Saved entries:
================================

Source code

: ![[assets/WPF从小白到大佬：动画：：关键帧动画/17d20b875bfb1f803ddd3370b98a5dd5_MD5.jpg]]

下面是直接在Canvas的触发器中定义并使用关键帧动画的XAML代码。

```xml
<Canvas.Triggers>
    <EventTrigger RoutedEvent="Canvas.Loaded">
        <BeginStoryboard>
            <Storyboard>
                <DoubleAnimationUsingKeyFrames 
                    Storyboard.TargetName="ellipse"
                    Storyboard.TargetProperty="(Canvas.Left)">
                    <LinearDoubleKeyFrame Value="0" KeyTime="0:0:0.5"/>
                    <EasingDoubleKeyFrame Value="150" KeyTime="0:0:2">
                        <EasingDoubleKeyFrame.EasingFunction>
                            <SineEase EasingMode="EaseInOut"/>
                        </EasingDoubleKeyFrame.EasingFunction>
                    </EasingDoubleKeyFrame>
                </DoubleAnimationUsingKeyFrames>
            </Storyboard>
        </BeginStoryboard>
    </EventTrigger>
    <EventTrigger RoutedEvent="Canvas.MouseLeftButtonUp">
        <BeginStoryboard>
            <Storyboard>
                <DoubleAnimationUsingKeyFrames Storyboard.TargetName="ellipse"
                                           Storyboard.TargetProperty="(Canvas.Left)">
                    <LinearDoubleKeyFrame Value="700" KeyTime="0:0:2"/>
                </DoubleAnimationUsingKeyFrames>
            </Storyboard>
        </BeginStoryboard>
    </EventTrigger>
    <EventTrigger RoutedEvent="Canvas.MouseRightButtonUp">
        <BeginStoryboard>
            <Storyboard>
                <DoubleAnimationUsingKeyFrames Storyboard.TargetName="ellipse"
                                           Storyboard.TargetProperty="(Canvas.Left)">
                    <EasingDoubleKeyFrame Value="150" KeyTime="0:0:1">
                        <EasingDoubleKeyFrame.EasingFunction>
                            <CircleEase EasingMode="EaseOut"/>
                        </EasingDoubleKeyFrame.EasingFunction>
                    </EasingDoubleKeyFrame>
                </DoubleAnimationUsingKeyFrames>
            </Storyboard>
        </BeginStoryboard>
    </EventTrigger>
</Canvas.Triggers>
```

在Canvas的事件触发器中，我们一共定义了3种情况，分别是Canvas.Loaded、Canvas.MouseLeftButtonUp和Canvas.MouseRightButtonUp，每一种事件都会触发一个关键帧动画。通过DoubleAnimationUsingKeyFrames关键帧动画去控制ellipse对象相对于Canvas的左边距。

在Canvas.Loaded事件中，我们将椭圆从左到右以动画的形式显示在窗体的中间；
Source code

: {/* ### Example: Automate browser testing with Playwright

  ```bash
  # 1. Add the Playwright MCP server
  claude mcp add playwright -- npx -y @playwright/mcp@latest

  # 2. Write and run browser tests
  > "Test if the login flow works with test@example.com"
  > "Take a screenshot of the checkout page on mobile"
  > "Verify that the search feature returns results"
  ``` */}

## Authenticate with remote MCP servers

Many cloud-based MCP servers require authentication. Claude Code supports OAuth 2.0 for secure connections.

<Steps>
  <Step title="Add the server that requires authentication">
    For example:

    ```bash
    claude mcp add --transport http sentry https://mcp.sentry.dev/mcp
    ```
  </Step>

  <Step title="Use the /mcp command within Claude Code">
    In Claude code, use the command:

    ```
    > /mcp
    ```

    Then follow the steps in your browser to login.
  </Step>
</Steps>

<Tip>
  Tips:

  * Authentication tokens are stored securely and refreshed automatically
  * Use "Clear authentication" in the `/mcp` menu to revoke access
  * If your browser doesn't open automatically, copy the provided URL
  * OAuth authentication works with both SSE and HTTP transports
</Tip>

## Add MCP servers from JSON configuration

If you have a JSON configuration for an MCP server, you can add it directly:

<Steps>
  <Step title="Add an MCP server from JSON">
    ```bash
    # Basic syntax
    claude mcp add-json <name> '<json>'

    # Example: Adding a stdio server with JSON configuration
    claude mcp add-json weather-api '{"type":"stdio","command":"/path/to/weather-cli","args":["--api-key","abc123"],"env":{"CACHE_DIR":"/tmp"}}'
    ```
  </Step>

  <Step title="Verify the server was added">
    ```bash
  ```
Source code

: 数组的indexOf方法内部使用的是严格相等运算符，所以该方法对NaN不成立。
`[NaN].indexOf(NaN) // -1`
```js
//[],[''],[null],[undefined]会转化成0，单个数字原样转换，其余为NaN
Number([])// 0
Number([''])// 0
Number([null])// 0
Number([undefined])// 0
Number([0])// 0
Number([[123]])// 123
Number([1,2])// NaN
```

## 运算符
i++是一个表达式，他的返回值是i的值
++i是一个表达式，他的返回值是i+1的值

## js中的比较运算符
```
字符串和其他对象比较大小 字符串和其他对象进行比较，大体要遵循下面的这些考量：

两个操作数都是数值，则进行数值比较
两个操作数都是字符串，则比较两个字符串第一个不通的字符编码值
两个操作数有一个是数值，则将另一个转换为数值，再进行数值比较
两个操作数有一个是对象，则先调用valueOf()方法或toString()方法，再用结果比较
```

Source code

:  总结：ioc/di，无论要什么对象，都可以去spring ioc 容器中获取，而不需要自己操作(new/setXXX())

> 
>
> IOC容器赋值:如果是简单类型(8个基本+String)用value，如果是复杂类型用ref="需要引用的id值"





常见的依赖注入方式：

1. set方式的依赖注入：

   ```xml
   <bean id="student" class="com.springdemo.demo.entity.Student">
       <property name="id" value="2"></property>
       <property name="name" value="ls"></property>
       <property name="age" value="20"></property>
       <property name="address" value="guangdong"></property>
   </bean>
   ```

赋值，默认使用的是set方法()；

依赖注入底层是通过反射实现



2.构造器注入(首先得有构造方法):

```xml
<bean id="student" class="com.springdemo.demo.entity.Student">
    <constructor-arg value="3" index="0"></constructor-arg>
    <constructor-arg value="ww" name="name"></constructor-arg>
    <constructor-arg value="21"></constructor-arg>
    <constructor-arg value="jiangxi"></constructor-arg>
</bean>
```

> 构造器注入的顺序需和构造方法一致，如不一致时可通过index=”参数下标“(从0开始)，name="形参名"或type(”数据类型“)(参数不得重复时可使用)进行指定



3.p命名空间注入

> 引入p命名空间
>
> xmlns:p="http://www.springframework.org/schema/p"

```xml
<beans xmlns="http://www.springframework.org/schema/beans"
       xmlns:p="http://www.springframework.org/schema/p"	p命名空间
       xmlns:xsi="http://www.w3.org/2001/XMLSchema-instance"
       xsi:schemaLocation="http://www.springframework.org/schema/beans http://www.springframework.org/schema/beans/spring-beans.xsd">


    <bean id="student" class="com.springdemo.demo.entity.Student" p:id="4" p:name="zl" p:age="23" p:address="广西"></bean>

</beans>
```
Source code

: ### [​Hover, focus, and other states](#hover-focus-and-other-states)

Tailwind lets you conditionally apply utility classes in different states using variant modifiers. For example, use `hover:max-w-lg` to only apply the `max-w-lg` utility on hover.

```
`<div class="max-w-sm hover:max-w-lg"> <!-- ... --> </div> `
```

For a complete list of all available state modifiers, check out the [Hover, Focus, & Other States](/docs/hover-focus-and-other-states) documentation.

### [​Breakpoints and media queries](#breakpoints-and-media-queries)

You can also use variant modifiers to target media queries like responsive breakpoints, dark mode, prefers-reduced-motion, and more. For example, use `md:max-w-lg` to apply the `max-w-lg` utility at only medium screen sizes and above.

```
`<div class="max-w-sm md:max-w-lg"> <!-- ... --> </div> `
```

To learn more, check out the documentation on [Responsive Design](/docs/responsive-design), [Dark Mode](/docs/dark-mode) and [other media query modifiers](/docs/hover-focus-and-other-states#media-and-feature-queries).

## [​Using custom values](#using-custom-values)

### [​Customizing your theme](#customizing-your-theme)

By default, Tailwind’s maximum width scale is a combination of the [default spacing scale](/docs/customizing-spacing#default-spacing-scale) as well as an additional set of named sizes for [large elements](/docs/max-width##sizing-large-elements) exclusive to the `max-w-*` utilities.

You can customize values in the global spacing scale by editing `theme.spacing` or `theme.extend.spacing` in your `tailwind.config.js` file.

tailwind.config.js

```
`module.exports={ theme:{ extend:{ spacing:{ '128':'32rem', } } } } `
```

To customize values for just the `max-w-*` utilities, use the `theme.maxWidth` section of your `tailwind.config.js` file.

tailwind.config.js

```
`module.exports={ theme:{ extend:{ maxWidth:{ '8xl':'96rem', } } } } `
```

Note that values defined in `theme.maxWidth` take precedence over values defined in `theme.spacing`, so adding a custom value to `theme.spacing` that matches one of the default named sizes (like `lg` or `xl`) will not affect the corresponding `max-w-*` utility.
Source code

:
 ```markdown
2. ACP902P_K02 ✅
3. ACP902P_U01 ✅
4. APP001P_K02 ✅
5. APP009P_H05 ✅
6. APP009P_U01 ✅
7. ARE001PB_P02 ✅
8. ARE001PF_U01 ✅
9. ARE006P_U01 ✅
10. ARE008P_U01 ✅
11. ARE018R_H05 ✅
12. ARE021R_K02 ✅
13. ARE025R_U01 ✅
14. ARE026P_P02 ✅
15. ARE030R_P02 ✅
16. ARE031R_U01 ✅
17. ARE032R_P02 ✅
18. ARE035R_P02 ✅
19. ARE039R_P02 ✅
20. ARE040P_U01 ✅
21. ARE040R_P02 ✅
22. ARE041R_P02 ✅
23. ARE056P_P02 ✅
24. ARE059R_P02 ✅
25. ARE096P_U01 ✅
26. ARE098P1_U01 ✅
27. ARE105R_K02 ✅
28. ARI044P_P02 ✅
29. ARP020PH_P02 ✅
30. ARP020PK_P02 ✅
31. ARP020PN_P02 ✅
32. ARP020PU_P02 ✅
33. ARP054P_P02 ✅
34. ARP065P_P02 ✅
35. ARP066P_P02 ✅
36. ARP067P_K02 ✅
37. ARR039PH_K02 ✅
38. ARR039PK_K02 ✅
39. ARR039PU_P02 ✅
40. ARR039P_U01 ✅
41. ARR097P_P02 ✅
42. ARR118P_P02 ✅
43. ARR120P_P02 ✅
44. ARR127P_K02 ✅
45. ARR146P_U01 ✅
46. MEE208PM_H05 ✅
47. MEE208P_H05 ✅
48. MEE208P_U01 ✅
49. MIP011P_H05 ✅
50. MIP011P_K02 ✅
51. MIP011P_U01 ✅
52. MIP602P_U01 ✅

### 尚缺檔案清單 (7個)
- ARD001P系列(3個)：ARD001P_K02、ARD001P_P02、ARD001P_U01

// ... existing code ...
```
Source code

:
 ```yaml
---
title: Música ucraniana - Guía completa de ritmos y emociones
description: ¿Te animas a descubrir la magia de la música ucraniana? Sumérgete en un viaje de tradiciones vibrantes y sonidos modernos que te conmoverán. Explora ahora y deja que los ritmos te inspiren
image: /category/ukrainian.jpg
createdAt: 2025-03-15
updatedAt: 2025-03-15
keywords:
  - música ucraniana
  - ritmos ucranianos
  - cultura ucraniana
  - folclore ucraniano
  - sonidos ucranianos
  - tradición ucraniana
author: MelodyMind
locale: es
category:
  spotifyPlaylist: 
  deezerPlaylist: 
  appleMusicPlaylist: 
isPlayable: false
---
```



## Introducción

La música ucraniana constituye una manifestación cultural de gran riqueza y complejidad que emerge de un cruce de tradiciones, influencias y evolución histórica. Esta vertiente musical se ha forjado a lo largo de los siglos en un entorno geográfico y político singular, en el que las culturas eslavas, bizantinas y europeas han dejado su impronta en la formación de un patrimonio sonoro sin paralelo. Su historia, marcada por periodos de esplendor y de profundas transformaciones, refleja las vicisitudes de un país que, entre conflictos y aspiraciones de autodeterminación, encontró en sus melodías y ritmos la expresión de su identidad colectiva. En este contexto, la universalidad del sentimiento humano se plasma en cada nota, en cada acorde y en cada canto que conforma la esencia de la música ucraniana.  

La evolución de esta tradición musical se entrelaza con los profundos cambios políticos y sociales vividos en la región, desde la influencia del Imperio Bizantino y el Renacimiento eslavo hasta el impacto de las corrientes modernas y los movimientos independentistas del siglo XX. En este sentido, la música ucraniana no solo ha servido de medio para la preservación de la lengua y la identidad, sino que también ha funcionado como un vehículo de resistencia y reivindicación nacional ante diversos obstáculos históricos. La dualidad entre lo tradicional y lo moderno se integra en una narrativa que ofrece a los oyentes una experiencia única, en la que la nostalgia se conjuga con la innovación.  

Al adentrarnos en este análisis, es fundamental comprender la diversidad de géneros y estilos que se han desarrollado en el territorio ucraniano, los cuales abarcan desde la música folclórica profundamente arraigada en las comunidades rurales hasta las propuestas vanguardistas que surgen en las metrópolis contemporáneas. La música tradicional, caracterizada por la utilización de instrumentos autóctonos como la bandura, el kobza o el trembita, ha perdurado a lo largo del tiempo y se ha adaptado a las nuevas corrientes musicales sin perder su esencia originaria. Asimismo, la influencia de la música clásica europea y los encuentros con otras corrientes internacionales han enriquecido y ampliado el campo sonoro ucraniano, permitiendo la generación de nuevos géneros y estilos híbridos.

================================

■ **WHAT TO PRODUCE**:
The lines needed are those in the data above that hold the string "module"; copy each of them.

■ **ANSWER**:
`module.exports={ theme:{ extend:{ spacing:{ '128':'32rem', } } } } `
`module.exports={ theme:{ extend:{ maxWidth:{ '8xl':'96rem', } } } } `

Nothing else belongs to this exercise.